In her book, Thomas—who joined the ACLU in 2015 after working at the U.S. Equal Employment Opportunity Commission and Legal Momentum (formerly NOW Legal Defense and Education Fund)—sought to unpack the history of Title VII sex discrimination cases and focus on the “accidental heroines” whose names were forever attached to key moments in the law’s history.

Thomas told the story of Ann Hopkins, who brought a lawsuit against her former employer, Price Waterhouse, when she was denied partnership at the accounting firm because the hiring partners thought she was not feminine enough. The theory of “sex stereotyping” that won Hopkins her landmark Supreme Court case was then brand-new as a violation of Title VII.
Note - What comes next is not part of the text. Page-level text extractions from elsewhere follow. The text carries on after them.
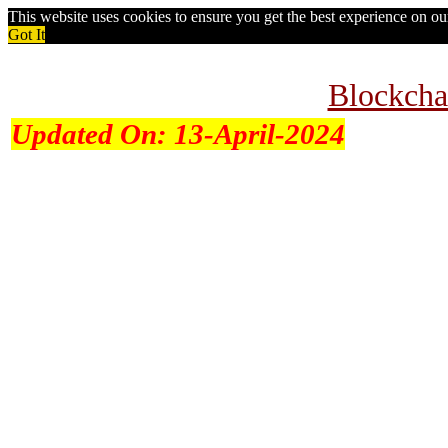
This website uses cookies to ensure you get the best experience on o
Got It
Blockcha
Updated On:
13-April-2024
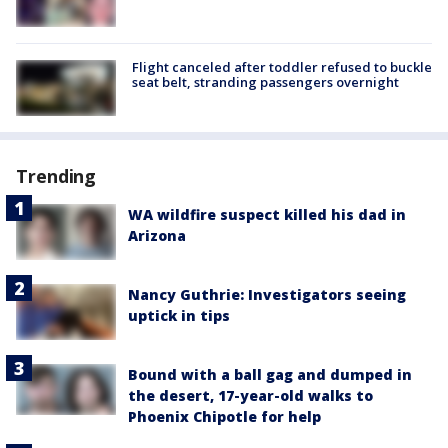
Flight canceled after toddler refused to buckle
seat belt, stranding passengers overnight
Trending
WA wildfire suspect killed his dad in
Arizona
Nancy Guthrie: Investigators seeing
uptick in tips
Bound with a ball gag and dumped in
the desert, 17-year-old walks to
Phoenix Chipotle for help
“There is a moment [where my clients] realize, ‘This is not about anything I have power over. This is something about the world that I live in, the world I exist in, and it’s not fair,’” Thomas said. “That experience changed Ann Hopkins.”

The ruling from Hopkins’s case likely will be “front and center” in the LGBTQ discrimination cases (two about sexual orientation and one about gender identity) that were argued before the Court in early October, Thomas noted. 

She concluded her talk by recognizing the work yet to be done in the area of sex discrimination law and the crucial progress made thus far. “This book was intended to give voice to some incredible women who no one knows about,” Thomas said. “But by celebrating them I certainly don’t mean to be suggesting that we are done, that we’ve achieved sex equality in the workplace—far from it. What I do find heartening is realizing just how far we’ve come in what is really the blink of an eye in historical terms.”